Daimler-Benz/Metallgesellschaft, Henkel/Degussa, Deutsche Bahn/Lufthansa, Bilfinger + Berger/Buderus.

However, the example of Deutsche Bank board (since 1933, supervisory board) member Emil Georg von Strauss, who was the vice-president of the Reichstag after 1933, shows that NSDAP involvement could also be found among bankers.

Unfortunately, due to insufficient data availability, it is not possible to adopt the presented visualization technique for historical points before the mid-1990s. With the introduction of the Federal Securities Supervisory Office (Bundesaufsichtsamt für den Wertpapierhandel, BaWE) in 1994, the transparency of capital links increased, since the disclosure of all capital holdings larger than five percent of target companies was required for the first time.

Some mergers and takeovers have reduced the number of companies. Mannesmann has been acquired by Vodafone; Thyssen and Krupp have merged; VEBA and Viag have merged (now e.on); and RWE and VEW have merged.

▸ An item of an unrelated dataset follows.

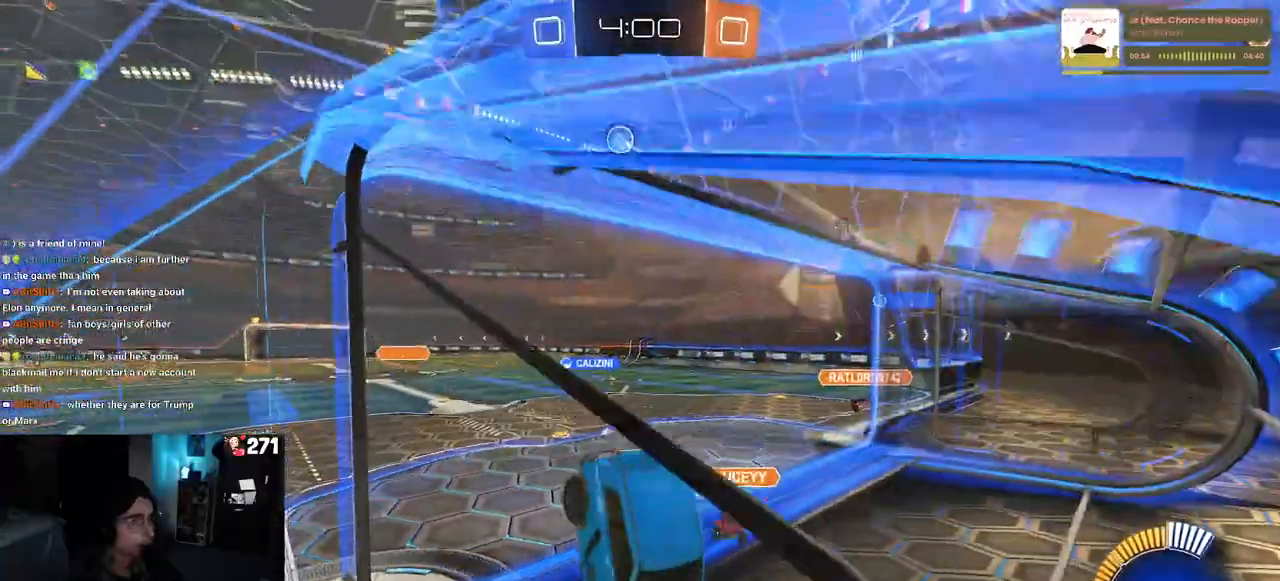
{"buttons": ["R2"], "left_stick": "center", "right_stick": "center", "events": [[133, "SQUARE", "up"], [400, "left_stick", "center"]]}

A Swedish energy company has acquired VEAG and Bewag. The structure of the energy cluster would be further simplified by the proposed acquisition of Ruhrgas by e.on. In the financial sector, Bayerische Hypobank and Bayerische Vereinsbank have merged to form Bayerische Hypo-Vereinsbank; and Allianz has acquired Vereinte Versicherungen. In the retail sector, Schiekedanz and Karstadt have formed the new company Karstadt-Quelle. The chemical firm Hoechst has merged with the French company of Rhone-Poulenc; the new company, Aventis, has its home base in France. In the insurance sector, Italy's Generali has acquired AMB. Furthermore, some dropouts and new entrants have changed the structure of the network. Bilfiger + Berger, Deutz, Degussa, VEAG and Victoria (acquired by Allianz) have dropped out. New entrants are privatized companies like Deutsche Telekom and Deutsche Post; the software producer SAP; the media companies Kirch and Springer; EADS, which was formerly the aerospace section of Daimler-Benz, has become a separate company, as well as the de-merged parts of former Mannesmann.